What is the martyrs’ complex?

There are people who put others first, they may even think that other people’s experiences are more important than their own, but they end up taking on the role of victims, that is, they are the ones who suffer the most and very intensely. This way of life is what psychology calls a complex martyr.

Psychology understands that the adoption of this attitude is practically voluntary; in fact, in a way, suffering and feelings of persecution fuel certain psychological needs; it is common for people to justify the martyr complex under the excuse of love, duty, or sacrifice.

  • Interestingly.
  • The pursuit of suffering also allows the martyr to feel a little better about himself.
  • In his worldview.
  • Pitying himself is an act of kindness.
  • Because he avoids someone else or gives him more courage.
  • Destructive scheme because it makes you ignore your own needs and find and perpetuate situations that cause you distress.

To identify someone who may have this complex, it is necessary to observe various behaviors, thoughts, and values. Among them:

Connecting with a person who has complex martyrdom is no easy task, because she is constantly talking about her difficulties and that can affect us considerably.

In addition, it may try to make you feel indebted when you help her, so to deal with these types of people, you should follow three simple strategies:

Harder than dealing with someone with a complex martyr is realizing it and acknowledging that you have it yourself. If you think you are doing so, evaluate your behavior as follows:

First of all, you have to realize and recognize that something is happening, because that is the most important step of change, so you have to look for other ways to act and understand that they will not make you a bad person.

Being accepted or loved is not determined by what you do, but by who you are. Seeking to please and meet everyone’s needs is a mental burden that leads nowhere.

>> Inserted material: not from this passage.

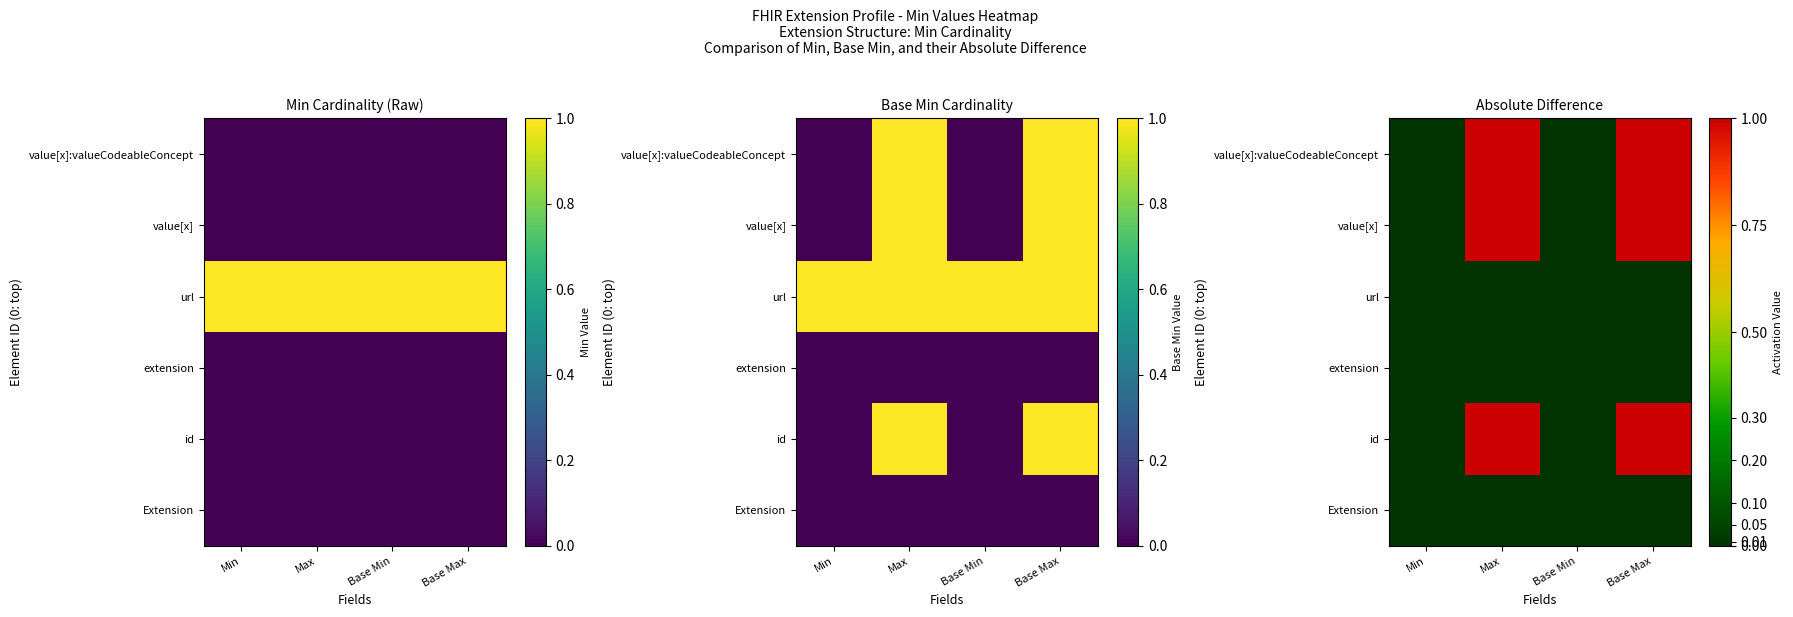

Between Max and Min, which is larger?

Max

Find different ways to interact in your relationships. Take a different role. Maybe it’s time to take the initiative, make your own decisions, and start taking care of yourself if you’ve been living your life so far.

In this process of change, it is essential to ask whether this is a balanced form of relationship, and it must also be asked whether it is up, down or next to each other.

Above all, take on your responsibilities and respect the freedom of others, it is time to accept your mistakes and understand that each person reacts and understands life differently, so that yours cannot depend on them.

Finally, talk to others about your change process. Surely they will understand and can even help make it easier and more bearable. However, be patient. There are people who may have taken advantage of this situation or simply need more time to adapt to their new way of doing things.